The purpose of the Supreme Court is to uphold the law, not to rule according to party lines.But as Supreme Court nominee Samuel Alito approaches confirmation, it becomes increasingly clear that partisan politics are at play.
The Associated Press reports that, “If the pattern continues, Alito may be on his way to the most partisan Senate victory for a Supreme Court nominee in years.”
Many Republicans champion Alito for his conservative views, especially involving abortion, hoping that Roe v. Wade will be overturned.
Democrats are worried for similar reasons.
Presidents have long sought to appoint justices that uphold their ideals. And that is justified – presidents were given the executive power to appoint judges as a check on the Supreme Court.
But the Senate holds yet another check – confirming or rejecting Justices.

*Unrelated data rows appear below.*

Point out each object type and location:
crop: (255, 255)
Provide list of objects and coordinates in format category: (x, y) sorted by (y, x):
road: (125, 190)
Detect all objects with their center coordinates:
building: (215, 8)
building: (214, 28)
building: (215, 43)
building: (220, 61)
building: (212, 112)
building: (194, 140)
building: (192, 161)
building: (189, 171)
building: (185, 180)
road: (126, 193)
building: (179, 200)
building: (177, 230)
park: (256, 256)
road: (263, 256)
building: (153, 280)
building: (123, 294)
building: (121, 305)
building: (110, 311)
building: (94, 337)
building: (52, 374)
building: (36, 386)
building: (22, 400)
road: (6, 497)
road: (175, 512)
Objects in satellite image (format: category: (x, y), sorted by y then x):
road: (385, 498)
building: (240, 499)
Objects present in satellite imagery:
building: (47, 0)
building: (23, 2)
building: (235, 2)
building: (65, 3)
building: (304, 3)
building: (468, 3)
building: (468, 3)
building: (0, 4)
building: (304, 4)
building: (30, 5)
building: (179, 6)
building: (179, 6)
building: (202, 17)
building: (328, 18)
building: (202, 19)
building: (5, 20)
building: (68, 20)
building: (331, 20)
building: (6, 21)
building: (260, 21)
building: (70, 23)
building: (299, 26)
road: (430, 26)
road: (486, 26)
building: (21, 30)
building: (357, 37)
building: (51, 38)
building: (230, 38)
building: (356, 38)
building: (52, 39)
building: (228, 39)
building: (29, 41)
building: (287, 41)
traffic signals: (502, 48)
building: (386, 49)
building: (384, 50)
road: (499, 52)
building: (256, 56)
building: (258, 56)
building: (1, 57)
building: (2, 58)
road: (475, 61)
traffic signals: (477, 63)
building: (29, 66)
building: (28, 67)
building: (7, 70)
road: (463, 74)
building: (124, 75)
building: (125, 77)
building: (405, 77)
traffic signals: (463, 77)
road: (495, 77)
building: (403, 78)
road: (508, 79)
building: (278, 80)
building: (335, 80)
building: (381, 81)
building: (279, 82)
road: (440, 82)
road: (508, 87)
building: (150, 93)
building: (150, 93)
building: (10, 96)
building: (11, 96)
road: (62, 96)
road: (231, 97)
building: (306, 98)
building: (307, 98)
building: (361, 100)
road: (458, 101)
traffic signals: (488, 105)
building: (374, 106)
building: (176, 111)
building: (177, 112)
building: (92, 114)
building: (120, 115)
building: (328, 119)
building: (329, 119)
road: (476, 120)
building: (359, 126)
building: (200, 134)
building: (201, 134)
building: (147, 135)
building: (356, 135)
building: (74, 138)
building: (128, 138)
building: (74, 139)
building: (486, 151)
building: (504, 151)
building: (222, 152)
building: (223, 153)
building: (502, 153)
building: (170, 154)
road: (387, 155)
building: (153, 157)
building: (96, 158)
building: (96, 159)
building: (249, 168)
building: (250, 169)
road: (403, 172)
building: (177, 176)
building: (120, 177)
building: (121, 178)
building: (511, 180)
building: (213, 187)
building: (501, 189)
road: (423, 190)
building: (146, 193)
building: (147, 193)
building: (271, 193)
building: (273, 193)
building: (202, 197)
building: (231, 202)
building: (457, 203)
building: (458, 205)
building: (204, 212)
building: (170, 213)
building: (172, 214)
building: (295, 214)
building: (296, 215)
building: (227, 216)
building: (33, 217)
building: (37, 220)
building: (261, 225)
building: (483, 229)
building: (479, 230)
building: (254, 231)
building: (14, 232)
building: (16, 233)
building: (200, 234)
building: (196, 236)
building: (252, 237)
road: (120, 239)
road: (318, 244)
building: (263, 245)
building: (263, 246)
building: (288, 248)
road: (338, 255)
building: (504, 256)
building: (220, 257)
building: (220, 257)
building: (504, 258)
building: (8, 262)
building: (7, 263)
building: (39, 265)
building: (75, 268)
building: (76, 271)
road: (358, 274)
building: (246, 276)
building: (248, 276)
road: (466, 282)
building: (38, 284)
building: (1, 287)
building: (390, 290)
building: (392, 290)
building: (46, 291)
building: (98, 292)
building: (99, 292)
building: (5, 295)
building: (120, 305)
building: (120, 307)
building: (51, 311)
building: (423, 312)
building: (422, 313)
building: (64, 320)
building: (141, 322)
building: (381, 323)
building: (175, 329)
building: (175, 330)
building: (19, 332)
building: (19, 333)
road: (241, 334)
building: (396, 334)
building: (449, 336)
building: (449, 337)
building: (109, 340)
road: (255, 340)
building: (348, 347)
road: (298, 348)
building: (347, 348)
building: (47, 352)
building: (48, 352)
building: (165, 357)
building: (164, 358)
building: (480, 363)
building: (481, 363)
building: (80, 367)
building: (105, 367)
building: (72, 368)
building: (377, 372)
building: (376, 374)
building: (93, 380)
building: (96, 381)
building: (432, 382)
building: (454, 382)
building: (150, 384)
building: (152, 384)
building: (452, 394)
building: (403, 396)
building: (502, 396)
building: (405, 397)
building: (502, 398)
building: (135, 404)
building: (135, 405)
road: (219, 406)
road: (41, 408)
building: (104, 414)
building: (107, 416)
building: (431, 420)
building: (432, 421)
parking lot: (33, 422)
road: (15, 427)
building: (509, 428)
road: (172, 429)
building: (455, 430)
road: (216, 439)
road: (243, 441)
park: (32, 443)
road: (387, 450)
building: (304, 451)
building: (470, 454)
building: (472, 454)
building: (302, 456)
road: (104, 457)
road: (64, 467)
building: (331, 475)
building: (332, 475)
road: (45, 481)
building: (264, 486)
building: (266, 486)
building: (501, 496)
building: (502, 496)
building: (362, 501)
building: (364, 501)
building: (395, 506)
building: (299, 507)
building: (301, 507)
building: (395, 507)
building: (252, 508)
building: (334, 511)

Frequently, judges are chosen by a substantial majority from both parties. In fact, only one justice in the past 30 years has been confirmed with a close vote: Clarence Thomas, confirmed in 1991 with a 52-48 vote. In most cases, only a handful of Senators voted “nay.”
Judges should be confirmed with a substantial majority. If only one party is in favor of a judge, the president needs to take a close look at him or her and re-examine his decision. A judge is working for both parties and all people and should be above such partisan distinctions.
But when the president’s political party holds a majority, this is not a necessity.
Partisan politics leave important people out of the mix – those who do not follow the party line. The two-party system leaves little room for voices outside the ordinary. They lead to Supreme Court justices that are confirmed by just one party.
Texans understand the limitations of the two-party system. After all, there has not been an Independent governor in 147 years, since the days of Sam Houston.